• **Selected passage**:
Wicked Lovely

Wicked Lovely, by Melissa Marr, is about a girl who can see fairies. One of these, the Summer King, sees her and decides he wants her to be the Summer Queen. She spends most of the book trying to get him to leave her alone.

It starts off interesting. I like the bit of a change-up that the mysterious magical guy that is relentlessly pursuing the girl is actually not the one she wants, and she does everything she can to get him to leave her alone. And I’m kind of curious how it will go from here, after how it ends. But there’s just so much sex in the story, and that puts me off. The fairies (aside from Donia, so far) are all just ridiculously lascivious and hedonistic. I guess that’s what fairies traditionally are like, but it makes it supremely hard for me to actually like any of them. I thought when it started that we were meant to dislike Keenan, despite how he obviously doesn’t see himself as a bad guy, but reading further it seems that the author truly likes Keenan and wants us to like him, which is disappointing, considering what he’s like. Even Seth, the mortal, is known for sleeping around and admits to the girl he supposedly loves that he’s had lots of meaningless sex with girls that don’t matter, and all the reason he can give is to shrug and say, “Felt good. Drunk.” Which makes me really not like him very much (and yet the interview at the end of the book calls him “any girl’s dream guy”; please).

Not to mention the story doesn’t really make sense in some ways. If Seth lives in a couple train cars at the train yard, how does he have a kitchen area and a bathroom? You can’t tell me that train got hooked up with plumbing and electricity. And I can’t tell where this is meant to be set, but it’s somewhere that gets snow in the winter. That train car would turn into a freezer in the winter and an oven in the summer. And he’s got a snake, which would do even less well living in a freezer than he would.

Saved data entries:
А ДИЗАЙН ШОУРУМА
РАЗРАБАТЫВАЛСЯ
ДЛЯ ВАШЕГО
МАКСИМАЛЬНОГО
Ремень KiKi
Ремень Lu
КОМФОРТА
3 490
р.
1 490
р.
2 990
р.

• **Problem description**: Output the stretch of the book review from "Wicked Lovely, by" through "trying to get him to leave her alone.", copied word for word. The entries are separate material, unrelated to the book review.

• **Answer**:
Wicked Lovely, by Melissa Marr, is about a girl who can see fairies. One of these, the Summer King, sees her and decides he wants her to be the Summer Queen. She spends most of the book trying to get him to leave her alone.